A Cabana Pousada – Capítulo 1

Marina começou cedo a dança de sua vida. Reparou, ainda moça, que não valia a pena o contato com o que pouco importa, ou com os alguéns que não contam. Marina decidiu, nos primórdios de si, navegar sendo senhora de sua nau.

Daí ninguém estranhar sua mudança para uma cidade tão além, e tão diminuta, e tão à margem do país – uma vila litorânea do extremo sul.

A vila não comportava mais do que cinco centenas de habitantes, a maioria, pescadores. Escola, mercado, posto de saúde – tudo, enfim, só na cidade vizinha. A vila, na verdade, não passava de um subdistrito de um distrito de município, do qual era sede a cidade vizinha.

No inverno, seus homens lançavam-se ao mar em demanda de peixes com que fazer renda e alimentar muitas bocas. No verão, todos – de alguma forma, parentes -amontoavam-se em algumas dúzias de choupanas, enquanto veranistas ocupavam suas moradas, alugadas por temporada.

Marina chegou marinheira.
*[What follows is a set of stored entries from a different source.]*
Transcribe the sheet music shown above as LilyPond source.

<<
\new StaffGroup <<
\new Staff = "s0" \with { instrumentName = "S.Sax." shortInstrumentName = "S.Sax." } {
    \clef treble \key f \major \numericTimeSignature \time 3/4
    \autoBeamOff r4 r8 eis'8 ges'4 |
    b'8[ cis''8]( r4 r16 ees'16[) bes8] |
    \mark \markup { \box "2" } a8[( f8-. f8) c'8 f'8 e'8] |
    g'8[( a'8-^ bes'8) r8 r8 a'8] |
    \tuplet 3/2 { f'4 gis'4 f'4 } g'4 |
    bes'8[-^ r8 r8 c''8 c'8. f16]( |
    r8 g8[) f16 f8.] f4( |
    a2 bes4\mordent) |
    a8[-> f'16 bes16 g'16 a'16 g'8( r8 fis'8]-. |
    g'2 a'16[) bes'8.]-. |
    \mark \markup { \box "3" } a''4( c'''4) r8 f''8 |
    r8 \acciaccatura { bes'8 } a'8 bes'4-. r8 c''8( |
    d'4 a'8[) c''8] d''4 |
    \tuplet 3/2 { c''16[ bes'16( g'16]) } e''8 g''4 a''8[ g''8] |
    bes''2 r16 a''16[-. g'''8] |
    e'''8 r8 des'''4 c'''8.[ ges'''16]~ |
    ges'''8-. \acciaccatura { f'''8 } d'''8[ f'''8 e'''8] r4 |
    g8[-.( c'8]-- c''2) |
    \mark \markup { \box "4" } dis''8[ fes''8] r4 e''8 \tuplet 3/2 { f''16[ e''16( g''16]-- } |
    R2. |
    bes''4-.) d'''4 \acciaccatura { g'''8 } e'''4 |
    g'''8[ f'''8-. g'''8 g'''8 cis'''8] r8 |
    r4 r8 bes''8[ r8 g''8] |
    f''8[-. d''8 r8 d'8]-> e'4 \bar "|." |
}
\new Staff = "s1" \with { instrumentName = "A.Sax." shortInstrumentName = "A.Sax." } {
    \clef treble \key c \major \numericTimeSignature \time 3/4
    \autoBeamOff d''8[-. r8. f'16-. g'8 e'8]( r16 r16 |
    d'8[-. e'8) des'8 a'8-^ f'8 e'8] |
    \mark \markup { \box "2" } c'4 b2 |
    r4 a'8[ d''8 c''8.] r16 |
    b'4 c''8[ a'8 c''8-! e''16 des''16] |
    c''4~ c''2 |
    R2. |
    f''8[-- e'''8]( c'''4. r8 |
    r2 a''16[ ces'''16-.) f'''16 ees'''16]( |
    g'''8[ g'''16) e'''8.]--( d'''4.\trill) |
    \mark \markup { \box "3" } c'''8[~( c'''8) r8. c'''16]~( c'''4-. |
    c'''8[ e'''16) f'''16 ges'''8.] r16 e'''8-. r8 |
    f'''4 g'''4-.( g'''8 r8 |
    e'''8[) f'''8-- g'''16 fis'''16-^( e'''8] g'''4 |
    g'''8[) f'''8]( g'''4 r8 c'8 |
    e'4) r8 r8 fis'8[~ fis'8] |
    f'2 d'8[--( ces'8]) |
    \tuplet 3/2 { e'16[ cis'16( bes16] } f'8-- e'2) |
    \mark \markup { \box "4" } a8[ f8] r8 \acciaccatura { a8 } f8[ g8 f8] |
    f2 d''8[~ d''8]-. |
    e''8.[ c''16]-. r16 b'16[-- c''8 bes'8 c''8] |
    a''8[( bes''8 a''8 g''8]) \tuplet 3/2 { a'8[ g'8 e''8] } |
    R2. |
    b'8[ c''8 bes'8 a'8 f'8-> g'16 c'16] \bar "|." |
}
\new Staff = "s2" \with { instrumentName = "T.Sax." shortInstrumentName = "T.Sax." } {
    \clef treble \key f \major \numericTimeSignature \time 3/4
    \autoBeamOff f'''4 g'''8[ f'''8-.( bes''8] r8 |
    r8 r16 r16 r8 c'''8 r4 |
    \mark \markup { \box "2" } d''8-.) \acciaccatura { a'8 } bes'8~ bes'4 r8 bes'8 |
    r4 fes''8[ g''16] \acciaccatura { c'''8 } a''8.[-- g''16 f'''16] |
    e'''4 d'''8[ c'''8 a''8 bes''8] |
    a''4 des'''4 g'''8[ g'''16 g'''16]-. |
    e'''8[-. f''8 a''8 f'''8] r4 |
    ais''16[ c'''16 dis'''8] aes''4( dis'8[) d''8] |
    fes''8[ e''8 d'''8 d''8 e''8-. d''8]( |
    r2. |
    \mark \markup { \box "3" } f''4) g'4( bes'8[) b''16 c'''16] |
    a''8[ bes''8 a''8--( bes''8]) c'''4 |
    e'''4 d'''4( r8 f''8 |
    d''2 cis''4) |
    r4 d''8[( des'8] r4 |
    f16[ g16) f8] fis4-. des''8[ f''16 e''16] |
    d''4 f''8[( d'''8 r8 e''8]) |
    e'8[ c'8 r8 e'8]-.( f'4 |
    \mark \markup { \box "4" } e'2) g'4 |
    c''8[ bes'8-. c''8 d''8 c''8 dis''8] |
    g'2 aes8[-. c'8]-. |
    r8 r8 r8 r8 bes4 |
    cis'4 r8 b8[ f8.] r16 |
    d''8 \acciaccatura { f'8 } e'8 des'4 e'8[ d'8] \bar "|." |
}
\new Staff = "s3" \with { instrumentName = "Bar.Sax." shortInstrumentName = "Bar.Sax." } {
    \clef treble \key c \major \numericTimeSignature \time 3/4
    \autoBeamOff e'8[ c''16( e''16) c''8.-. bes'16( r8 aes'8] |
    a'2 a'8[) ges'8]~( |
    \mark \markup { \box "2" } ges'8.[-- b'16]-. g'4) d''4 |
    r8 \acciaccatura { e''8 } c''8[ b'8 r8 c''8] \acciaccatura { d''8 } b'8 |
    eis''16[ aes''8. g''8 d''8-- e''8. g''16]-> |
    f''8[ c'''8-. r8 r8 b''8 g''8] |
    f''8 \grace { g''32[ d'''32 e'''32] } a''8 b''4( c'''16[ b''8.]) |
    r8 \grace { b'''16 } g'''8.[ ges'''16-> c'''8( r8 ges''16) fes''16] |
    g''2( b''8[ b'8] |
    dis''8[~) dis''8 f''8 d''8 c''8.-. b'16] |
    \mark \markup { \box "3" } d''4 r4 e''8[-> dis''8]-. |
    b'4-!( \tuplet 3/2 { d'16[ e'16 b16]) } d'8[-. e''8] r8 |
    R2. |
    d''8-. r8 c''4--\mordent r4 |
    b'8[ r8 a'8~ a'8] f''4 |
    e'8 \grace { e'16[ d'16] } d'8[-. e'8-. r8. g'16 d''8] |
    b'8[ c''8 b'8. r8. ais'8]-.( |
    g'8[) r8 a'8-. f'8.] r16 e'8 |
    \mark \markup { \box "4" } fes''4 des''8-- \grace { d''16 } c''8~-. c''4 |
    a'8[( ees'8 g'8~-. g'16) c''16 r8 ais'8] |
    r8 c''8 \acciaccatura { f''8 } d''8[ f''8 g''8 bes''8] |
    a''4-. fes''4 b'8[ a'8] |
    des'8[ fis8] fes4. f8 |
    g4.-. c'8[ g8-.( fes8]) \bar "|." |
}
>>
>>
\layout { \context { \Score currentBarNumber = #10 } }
Instalou-se no que era seu por herança de um tio, pescador de profissão. A casota era quarto e sala; cozinha e banheiro, do lado de fora; tudo equipado e mobiliado. O seu bonito era uma varanda, cadeira de balanço dando de cara pro mar. A cadeira rangia em seus encaixes, o que aprofundava a beleza de tudo.

A nova dona viveria, de início, do que juntara até ali. Depois, de doces e outros expedientes. Aos trinta anos, gastara pouco consigo e com o mundo. Adorava livros, mas ia buscá-los às bibliotecas. Vestia-se com simplicidade, e sua maquiagem resumia-se a um batom. Sua beleza era ser. Seu dote: extrair sabores do forno e do fogão.

O primeiro dia, dedicou a espantar aranhas e atender à curiosidade alheia. Noite caída, fez espargir vila afora o aroma de um bolo. Mais de um jovem pescador deitou contas à vida e imaginou tarrafas de pescar sereia. Senhoras e senhorinhas urdiam prognósticos. Nenhum dos mais velhos, no entanto, supunha o que poderiam as coincidências produzir.

Marina deitou com a lua derramando mercúrio no mar parado. Marolas ninavam a praia no desassossego dos caranguejos. Conciliar o sono não foi difícil. Bastaram dois leves sopros de aragem, ela já se encontrava num sonho. Nem ele, nem o céu, registraram presságios. O que viria, viria sem anúncios ou mensagens cifradas.



Nota do autor: Iniciamos aqui uma novela, cujos capítulos serão publicados sexta sim, sexta não, alternando com os artigos com que vimos castigando o paciente leitor e a generosa leitora. Intentamos chegar a bom termo, mesmo não sabendo onde isso vai dar. Não passa de um convite ao desconhecido – objeto da invenção. Esperamos que aceitem.